Гриша стоял у двери палаты, ничего не видя, в шапке, с белым лицом.
Тарас Ильич подошел. Пожал руку у локтя.
– Может, обойдется, – сказал он неуверенно.
– Может, обойдется, – одними губами ответил Гриша.
Врач вышел, долго мыл руки. Подозвал Гришу.
– Удар? Тяжесть? Падение? – спросил он отрывисто, пряча глаза.
Гриша не сразу понял, потом сказал:
– Кирпичи.
У врача передернулось лицо.
– Ну, ну, не волнуйтесь, – сказал он привычно, а у самого трясся подбородок. – Для нее опасности нет. Полежит – посмотрим.
– А для?..
– Гм-м… М-да… Пусть полежит – посмотрим. Если операция – отправим в Хабаровск… Да не стойте истуканом! – вдруг закричал он, отворачиваясь. – Идите!
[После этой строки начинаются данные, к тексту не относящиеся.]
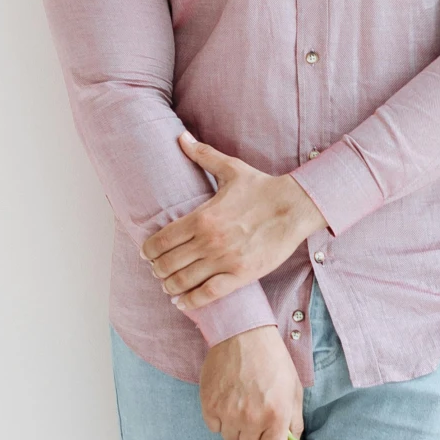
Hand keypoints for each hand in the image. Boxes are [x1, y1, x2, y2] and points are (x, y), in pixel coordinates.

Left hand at [144, 132, 324, 311]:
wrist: (294, 207)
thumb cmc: (262, 188)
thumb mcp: (231, 169)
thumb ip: (203, 155)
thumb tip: (181, 137)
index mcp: (202, 217)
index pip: (162, 240)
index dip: (148, 251)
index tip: (146, 254)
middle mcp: (209, 241)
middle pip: (168, 263)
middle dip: (157, 269)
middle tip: (157, 271)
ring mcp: (225, 260)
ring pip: (184, 281)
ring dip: (170, 286)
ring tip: (168, 286)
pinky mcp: (241, 275)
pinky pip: (208, 294)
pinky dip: (191, 301)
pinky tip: (182, 302)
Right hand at [200, 327, 304, 439]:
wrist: (242, 334)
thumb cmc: (272, 361)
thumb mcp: (294, 391)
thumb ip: (294, 423)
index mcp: (276, 417)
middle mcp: (251, 419)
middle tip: (257, 426)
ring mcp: (228, 414)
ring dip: (237, 431)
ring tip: (243, 406)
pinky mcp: (209, 406)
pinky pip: (215, 428)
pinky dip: (221, 420)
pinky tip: (229, 400)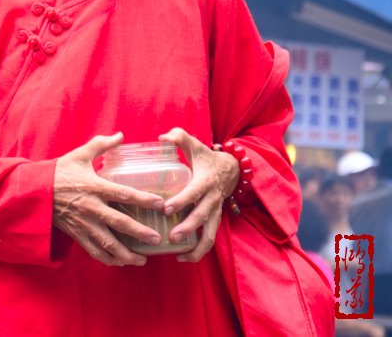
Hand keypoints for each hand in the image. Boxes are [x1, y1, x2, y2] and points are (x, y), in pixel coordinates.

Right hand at [53, 132, 165, 266]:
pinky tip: (120, 262)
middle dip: (140, 232)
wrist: (34, 190)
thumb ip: (101, 145)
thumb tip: (120, 135)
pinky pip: (93, 250)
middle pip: (119, 222)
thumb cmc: (59, 171)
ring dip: (126, 254)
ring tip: (142, 260)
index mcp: (94, 186)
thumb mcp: (79, 155)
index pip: (123, 194)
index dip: (143, 199)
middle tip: (156, 239)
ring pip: (107, 243)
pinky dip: (108, 259)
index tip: (160, 204)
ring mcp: (83, 223)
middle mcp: (91, 207)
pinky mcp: (76, 233)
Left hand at [159, 127, 238, 261]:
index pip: (194, 192)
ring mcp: (216, 212)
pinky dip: (198, 251)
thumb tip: (162, 137)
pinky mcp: (215, 220)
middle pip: (203, 217)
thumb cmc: (206, 158)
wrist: (232, 169)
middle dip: (188, 228)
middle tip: (171, 236)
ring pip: (211, 234)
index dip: (181, 201)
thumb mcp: (195, 145)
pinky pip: (209, 239)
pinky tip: (181, 257)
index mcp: (206, 181)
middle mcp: (213, 199)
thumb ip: (179, 137)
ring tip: (179, 256)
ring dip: (197, 247)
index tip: (166, 208)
Ступайте! Придете днем!
Тарас Ильич взял Гришу за плечи и увел его. Гриша пришел днем. Ему встретилась Тоня. Она покачивалась на ходу: она уже много ночей не ложилась. Гриша рванулся к ней:
– Ну, что Соня?
– Да что вы все по очереди ходите! – огрызнулась Тоня и тотчас узнала Гришу. – Гриша, ты меня прости, я не узнала, а тут все ходят и ходят, отвечать надоело.
– Кто ходит?
– Ну, кто! Ребята ходят. С самого утра все бегают: «Как Соня?» И каждому объясняй.
Соня чувствовала себя хорошо, но кровотечение продолжалось. Гришу пустили к ней на минутку. Она лежала в общей с мужчинами палате; ее только завесили простынями. В палате царила полная тишина – больные знали о несчастье и берегли Соню.
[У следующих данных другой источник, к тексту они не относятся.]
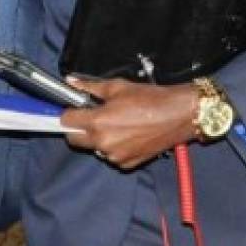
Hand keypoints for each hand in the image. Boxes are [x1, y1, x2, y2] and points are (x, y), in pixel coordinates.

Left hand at [61, 78, 199, 169]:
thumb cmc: (150, 98)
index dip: (69, 113)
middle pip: (75, 139)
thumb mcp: (118, 87)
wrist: (178, 115)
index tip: (75, 108)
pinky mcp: (127, 164)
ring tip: (118, 124)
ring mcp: (114, 156)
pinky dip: (115, 147)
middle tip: (93, 115)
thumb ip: (90, 87)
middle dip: (79, 128)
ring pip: (94, 148)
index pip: (67, 122)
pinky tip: (129, 134)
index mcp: (98, 122)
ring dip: (99, 138)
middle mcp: (103, 143)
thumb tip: (71, 82)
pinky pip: (111, 156)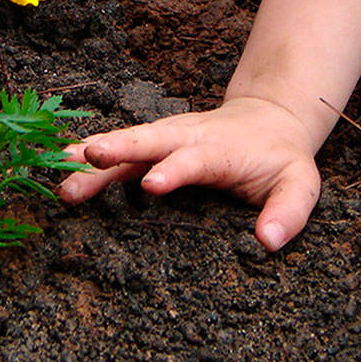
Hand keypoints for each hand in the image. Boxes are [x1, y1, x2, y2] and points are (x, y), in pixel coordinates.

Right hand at [57, 98, 322, 251]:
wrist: (268, 119)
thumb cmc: (281, 158)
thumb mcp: (300, 184)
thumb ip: (287, 211)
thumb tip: (267, 242)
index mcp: (220, 149)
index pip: (194, 159)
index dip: (173, 170)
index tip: (151, 185)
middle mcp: (186, 137)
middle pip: (149, 141)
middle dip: (119, 149)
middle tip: (88, 159)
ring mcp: (166, 138)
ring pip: (127, 143)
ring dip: (94, 154)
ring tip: (60, 170)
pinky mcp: (152, 145)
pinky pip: (118, 149)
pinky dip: (88, 153)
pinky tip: (60, 163)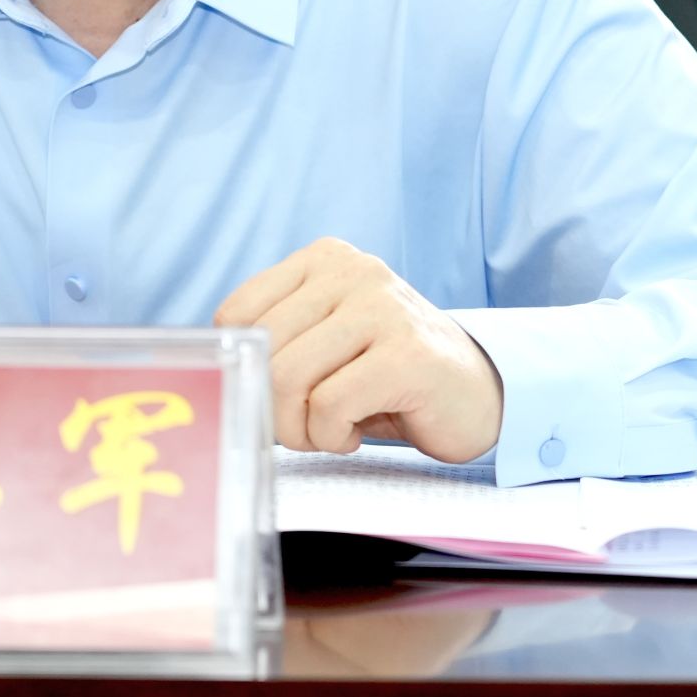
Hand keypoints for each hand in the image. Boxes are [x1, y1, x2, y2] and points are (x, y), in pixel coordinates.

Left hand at [213, 237, 503, 461]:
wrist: (478, 394)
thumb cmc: (386, 375)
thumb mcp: (326, 340)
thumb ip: (279, 340)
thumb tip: (218, 374)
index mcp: (323, 259)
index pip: (237, 312)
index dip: (241, 368)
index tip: (267, 397)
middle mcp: (353, 271)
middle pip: (263, 350)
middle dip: (272, 410)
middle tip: (302, 430)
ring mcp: (383, 308)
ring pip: (290, 379)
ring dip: (301, 430)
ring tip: (329, 432)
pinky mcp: (408, 354)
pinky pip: (331, 406)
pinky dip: (333, 436)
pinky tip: (357, 432)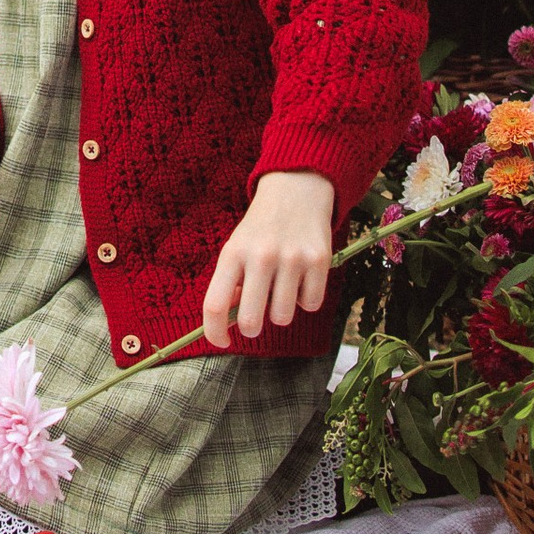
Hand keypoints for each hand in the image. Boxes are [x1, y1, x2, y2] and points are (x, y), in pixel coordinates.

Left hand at [202, 171, 335, 344]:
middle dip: (251, 329)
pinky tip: (302, 277)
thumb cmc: (261, 229)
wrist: (295, 190)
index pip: (215, 304)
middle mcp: (261, 255)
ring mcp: (291, 258)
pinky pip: (311, 305)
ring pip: (282, 317)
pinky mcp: (318, 260)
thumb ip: (232, 283)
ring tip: (281, 287)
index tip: (222, 342)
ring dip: (281, 311)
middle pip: (250, 320)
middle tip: (255, 320)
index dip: (214, 332)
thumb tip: (226, 323)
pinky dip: (306, 299)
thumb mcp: (238, 247)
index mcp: (233, 252)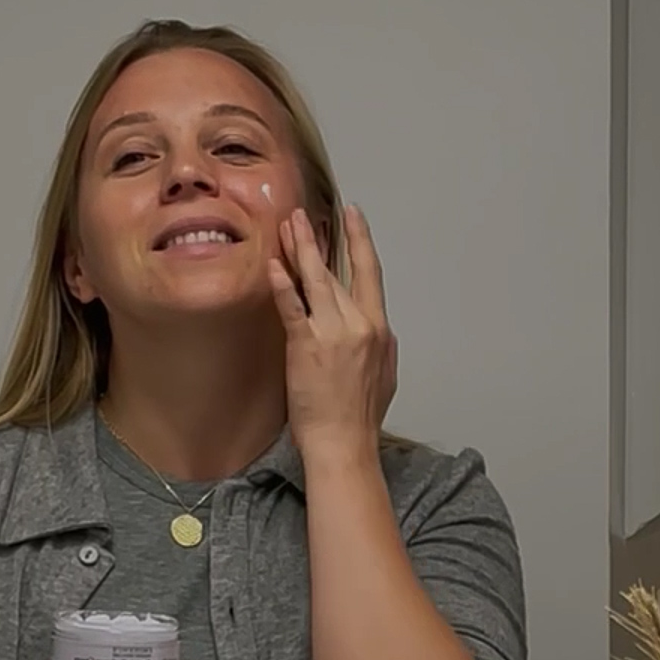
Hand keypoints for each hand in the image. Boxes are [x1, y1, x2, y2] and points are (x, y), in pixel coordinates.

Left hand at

У занавески, невидимый для Сони, сидел Епифанов в халате, и крупные слезы катились по загорелому, обветренному лицу.
Соня встретила Гришу лихорадочно блестящим взглядом.
– Я все думаю, думаю… – сказала она. – Я одна виновата, одна я. Все говорили. И ты меня гнал, и Епифаныч…
Слез у нее не было, и голос был сух.
– Соня…. главное – ты. Лишь бы ты была здорова…
– Никогда, никогда не прощу себе! – сказала Соня и сжала губы.
Когда Гриша уходил, его догнал Епифанов.
– Лучше бы исключили меня, – сказал он. – Ну, выругай меня хоть ты! Мочи нет… Ведь это я… я один виноват.
Соню отправили в Хабаровск на пароходе. Гриша поехал с нею.
Пока она лежала в больнице, Гриша выполнял десятки поручений комсомольского комитета. Он считался в командировке, и его нагрузили делами. Он доставал спортивные принадлежности, музыкальные инструменты, яблоки, учебники для общеобразовательной школы и лук для цинготных.